Thursday 12 November 2015

Seething

You shut your mouth. How can you say I go about things the wrong way. I am human and I need to be loved, just like everybody else does
How Soon Is Now? - The Smiths

<rant>

I am minding my own business when facebook offers me:

15 Tips For Living With A Chronic Illness Like Multiple Myeloma

I scan it idly (you don't need to) until I reach #4:

"This illness is in your life to teach you something. There is a reason you are here. There is something that this experience can teach you that you apparently need to learn."

Stop the tape. Quick trip to foot of stairs. Channel my inner Tim Minchin:
"Wow. That's a good point. Let me think for a bit. Oh wait, my mistake, that's absolute bullshit." *

It's the same as when people say (and believe me, they do) that getting ill is all part of "God's plan". What kind of God, and what kind of plan, exactly, that might leave my children fatherless? And just what is it, in which I was so deficient, that I needed myeloma, in order to learn?

When someone gets knocked down and killed, is that "God's plan"? When someone is born into abject poverty, is that "God's plan"? If you smoke 30 a day and live to 110, is that "God's plan", or is it because you were so wise and wonderful you really had nothing you needed to learn through adversity? I'm guessing its easier to see these plans of God's from the vantage point of affluent good health.

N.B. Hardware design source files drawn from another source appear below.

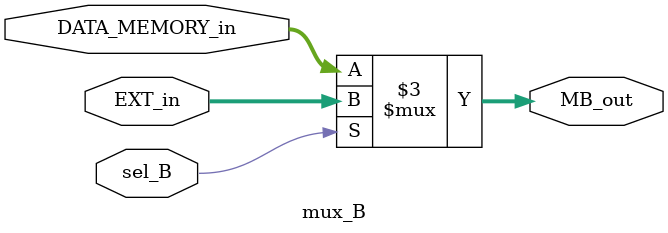
<source format=sv>
module mux_B
#(
    parameter DATA_WIDTH = 11
)
(
    input logic [DATA_WIDTH - 1:0] EXT_in, DATA_MEMORY_in,
    input logic sel_B,
    output logic [DATA_WIDTH - 1:0] MB_out
);

always_comb
    begin
        if(sel_B)
            MB_out <= EXT_in;
        else
            MB_out <= DATA_MEMORY_in;
    end
endmodule
</source>
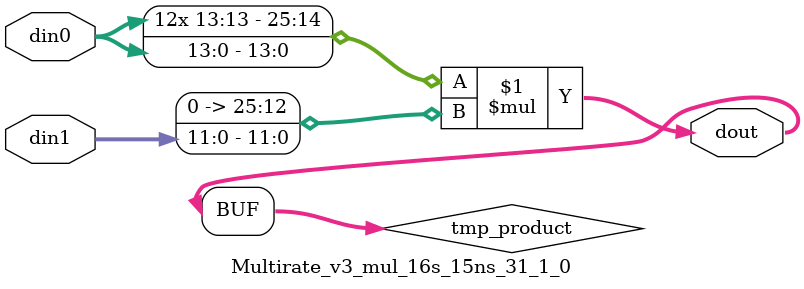
<source format=v>

`timescale 1 ns / 1 ps

 module Multirate_v3_mul_16s_15ns_31_1_0(din0, din1, dout);
parameter ID = 1;
parameter NUM_STAGE = 0;
parameter din0_WIDTH = 14;
parameter din1_WIDTH = 12;
parameter dout_WIDTH = 26;

input [din0_WIDTH - 1 : 0] din0; 
input [din1_WIDTH - 1 : 0] din1; 
output [dout_WIDTH - 1 : 0] dout;

wire signed [dout_WIDTH - 1 : 0] tmp_product;


























assign tmp_product = $signed(din0) * $signed({1'b0, din1});









assign dout = tmp_product;





















endmodule

</source>
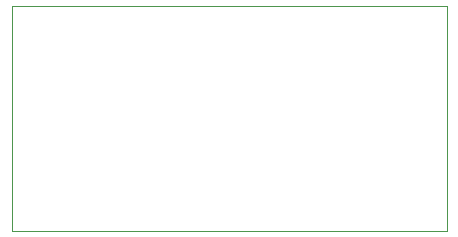
<source format=gbr>
G04 (created by PCBNEW (2013-jun-18)-testing) date Sun 14 Jul 2013 06:49:30 PM EEST*
%MOIN*%
G04 Gerber Fmt 3.4, Leading zero omitted, Abs format*
%FSLAX34Y34*%
G01*
G70*
G90*
G04 APERTURE LIST*
%ADD10C,0.005906*%
%ADD11C,0.003937*%
G04 APERTURE END LIST*
G54D10*
G54D11*
X0Y7500D02*
X0Y0D01*
X14500Y7500D02*
X0Y7500D01*
X14500Y0D02*
X14500Y7500D01*
X0Y0D02*
X14500Y0D01*
M02*

</source>
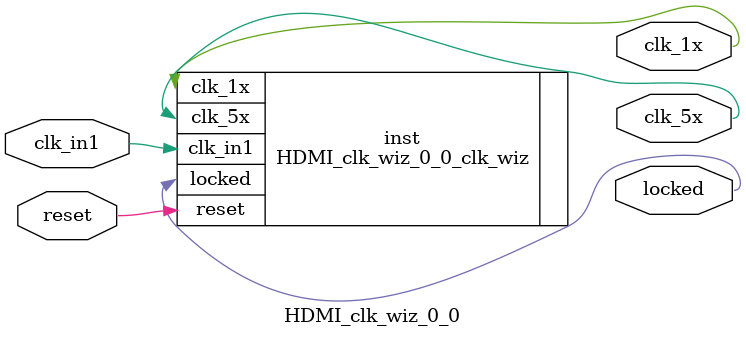
<source format=v>


`timescale 1ps/1ps

(* CORE_GENERATION_INFO = "HDMI_clk_wiz_0_0,clk_wiz_v6_0_12_0_0,{component_name=HDMI_clk_wiz_0_0,use_phase_alignment=true,use_min_o_jitter=false,use_max_i_jitter=false,use_dyn_phase_shift=false,use_inclk_switchover=false,use_dyn_reconfig=false,enable_axi=0,feedback_source=FDBK_AUTO,PRIMITIVE=PLL,num_out_clk=2,clkin1_period=20.000,clkin2_period=10.0,use_power_down=false,use_reset=true,use_locked=true,use_inclk_stopped=false,feedback_type=SINGLE,CLOCK_MGR_TYPE=NA,manual_override=false}" *)

module HDMI_clk_wiz_0_0 
 (
  // Clock out ports
  output        clk_1x,
  output        clk_5x,
  // Status and control signals
  input         reset,
  output        locked,
 // Clock in ports
  input         clk_in1
 );

  HDMI_clk_wiz_0_0_clk_wiz inst
  (
  // Clock out ports  
  .clk_1x(clk_1x),
  .clk_5x(clk_5x),
  // Status and control signals               
  .reset(reset), 
  .locked(locked),
 // Clock in ports
  .clk_in1(clk_in1)
  );

endmodule

</source>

Or... "God only gives you what you can handle". ** Ah, so it's my fortitude that is to blame. Other people think "I don't think I could bear it, if I had cancer". But that's OK, because if they can't handle it, they won't get it, right?

No it doesn't.
My beef here is not with God (we're on quite good terms right now, I think), but with the stupid, egotistical ways people frame illness. Really, these kind of sentiments are the self centred indulgences of the healthy and inconsiderate.

Yes; I've learnt a lot since I got mm. In some peculiar ways, the experience has added to me. But that does not justify it, or legitimise it. It doesn't explain why it happened to me. Yes; I have found amazing reserves of strength over the last few years. But that was because I had to, not because I was any better prepared for this than anyone else would be.

I cannot convey, strongly enough, how much I hate this kind of comment: this thoughtless narcissism that permits people to believe that the difference between us - the sick and the healthy - is of some significance; that there's a reason I'm ill, and by implication, a reason they're not.

</rant>

* If you've never heard Tim Minchin's "Storm", I cannot recommend it highly enough. (Some strong language.)


** "God only gives you..." comes, indirectly, from 1 Corinthians 10:13, where Paul is talking about temptation: specifically idolatory. But people glibly change the context.

4 comments:

Anonymous said...

Thank you. I could not have expressed these sentiments any better. My family is awash in "chronic illnesses. In addition to my MM, both of my adult children have Crohn's disease/ulcerative colitis, (one of each.) One became ill at 7. What did she need to learn about life that Crohn's disease could teach her? Boggles the mind when people say that ANY illness is some kind of bonus. Just stupid.

Terrij said...

My feelings exactly. Our daughter was diagnosed at 32 in 2012. She passed away on Oct.12 recently. I see no good reason for this happening to her. I do not want to believe in a God who uses his children in suffering to teach others a lesson. As you said it makes it appear that the ill are being punished for something they have done.

Alex Bicknell said...

Terri. Oh shit. I'm so shocked to read that. I never know what to say or do, at this moment, apart from hold open my arms to you. The myeloma community is a peculiar thing, existing as it does mostly online. So many people I've never met, yet feel deeply connected to. I didn't appreciate how aggressive your daughter's myeloma has been. I can only imagine how tough it has been for her and is for you, right now. I'm thinking of you. There is no good reason; I'm certain of that, if little else. And none of us is being punished - your daughter, me or you - we are just playing the hand that has been dealt us.

Alex Bicknell said...

The sheer absurdity of the concept becomes undeniable when applied to a child. But it's a pervasive though none the less - when I googled for an"everything happens for a reason" image, there were thousands of them.